November 16, 2012
Hard Hunting in Some Areas, Plenty of Birds in Others
By M.D. Johnson
Tough is the best way I can describe hunting in the Mississippi Flyway right now. The buzz from the north of the border talks of hard weather – and some hard water – in Saskatchewan and Alberta. There are still birds that haven’t worked their way down through the Dakotas and the Missouri River into southwest Iowa, Missouri, and points southward. Mallards and big Canadas in the fields are the norm right now for our Canadian brothers, though Angelo Casbarro with the Avery Team still talks of the migration being at its peak around Toronto, with both water and field hunts producing for those intrepid souls hardy enough to endure the now-cold temperatures, frosty mornings, and almost constant threat of snow.
In central Minnesota, Mark Brendemuehl sounded a bit – well – crestfallen when I spoke with him this morning. “I haven’t hunted in a week,” he said, “what with work and all. But, I have been driving around looking for pheasants, and I haven’t seen much at all in the way of ducks. A lot of geese, but I’m just not mad enough at the geese. We’re down to the last final days, maybe a week or so to go here, and as far as I’m concerned, it’s all but done. The only divers around are goldeneyes, and when they’re here, the season’s about a wrap.”
Elsewhere around the Upper Midwest and Ohio Valley, the song appears to be the same. Slow is the word in major parts of Michigan and Wisconsin, at least as far as the ducks are concerned, though some guys are finding birds. Eric Wolf of Waconia, Minnesota, tells of a good migration the past couple days, with birds riding the strong northwest winds and moving with the colder temperatures. “The past week has been tough, but the best hunting is just now starting,” he says optimistically. Out of Clara City, Richard Shamla reports strong numbers of both dark geese and ducks. “Hunting has been goose from Sunday on as new birds entered the region, and the cold weather has sparked their appetites and gotten them into an aggressive feeding pattern. Duck hunting,” he says, “is possible only on the larger (ice-free) lakes, but it’s been good.”

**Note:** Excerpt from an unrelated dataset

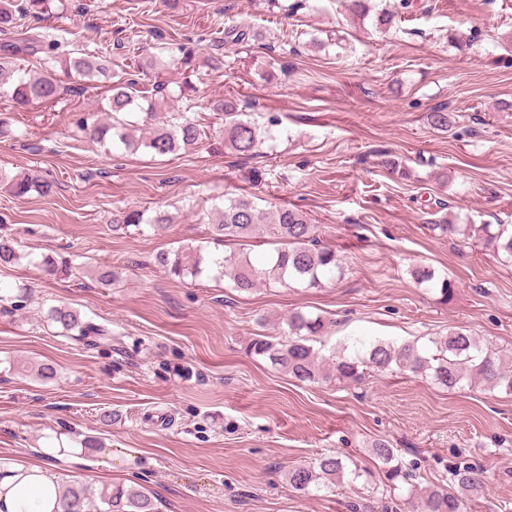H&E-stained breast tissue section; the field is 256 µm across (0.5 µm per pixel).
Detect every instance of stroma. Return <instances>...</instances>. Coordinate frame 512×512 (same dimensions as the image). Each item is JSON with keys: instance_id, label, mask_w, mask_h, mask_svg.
<instances>
[{"instance_id": "1", "label": "stroma", "mask_w": 512, "mask_h": 512, "mask_svg": "<svg viewBox=\"0 0 512 512\" xmlns=\"http://www.w3.org/2000/svg\"><path fill=\"white\" fill-rule=\"evenodd\" d=\"M62 2L24 16V30L66 51H105L116 73L171 59L178 44L196 48L180 111L193 118L231 94L281 123L248 159L225 153L217 123L202 146L155 159L143 147L107 153L73 139V115L97 111L105 95L73 75H59L60 111L0 101L18 132L0 142V168L54 184L20 199L0 187V236L26 253L0 266V289L24 284L31 296L18 311L0 302V458L36 463L42 449L80 448L78 461L59 463L70 479L138 483L159 512H409V487L451 485L468 464L488 476L468 512H512V392L399 372L301 383L248 349L297 310L332 320L329 349L356 339L426 347L459 329L512 348V263L428 226L436 212L512 226V0H371L365 17L345 0ZM383 10L394 14L386 25ZM232 26L251 39L222 48L213 69L211 41ZM438 109L447 130L428 120ZM254 169L265 181H250ZM239 193L305 212L341 256L342 275L250 294L214 270L168 276L160 252L192 243L223 256L210 213ZM132 209H161L172 222L159 236L113 233V213ZM58 255L73 257L78 274L47 275L42 259ZM416 265L448 277V302L412 279ZM104 267L105 284L95 276ZM62 303L111 336L62 335L47 319ZM41 364L52 379L37 378ZM378 438L418 468L414 485L384 493L375 476L303 495L285 479L292 465L336 451L372 467Z\"/></svg>"}]
</instances>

As far as Iowa is concerned, the North Zone where I’m at has three weeks left in the regular duck season, and I’ve all but put my personal gear away. I’ll get out a time or two if the green-wings make an appearance, but the lack of water here locally has truly taken the air out of my balloon as far as ducks were concerned in 2012. There are some good hunts to be had right now on the Mississippi River, and I’m hearing of some fine puddler/diver mixed bags taken from the Old Man. If it’s a drake canvasback you seek, now’s the time to be stretched out in a layout boat. On a positive note, goose numbers throughout the Hawkeye State continue to grow, and we should see excellent honker hunting during December and into the New Year. Next week’s weather, though, leaves a bit to be desired for ‘fowlers, what with sunny skies and temperatures reaching near 60 over Thanksgiving.
Central Missouri, says Tony Vandemore, got new birds – a LOT of new birds – earlier in the week, and the guys at Habitat Flats near Sumner continue to enjoy spectacular shoots. It was so good, I was able to take my first duck with a muzzleloading shotgun while with Vandemore a while back, the dandy greenhead pictured here. A Pedersoli SxS stuffed with 80 grains of Pyrodex Select, a TPS41 Multi-Metal Wad from Ballistic Products, and 1-1/8 ounces of Hevi-Shot #6s flipped him butt over tea cart like nobody’s business. I think everyone in the blind, most of all me, was shocked when the drake splashed.
‘Fowlers in Louisiana are enjoying good mixed-bag shoots at present, while gunners in Arkansas are impatiently awaiting the opener this weekend; rather, tomorrow. From legendary Stuttgart, Joe James of Avery Outdoors says that “ducks are here in decent numbers, with lots of pintails and grey ducks around. Reports have decent numbers of mallards having moved onto the rice fields. The first good migration of snows and blues appeared over the last few days; specks, too. Some private clubs with flooded timber are reporting a few mallards in the timber, but not much.” The good news: Southerners still have all of December and January to go.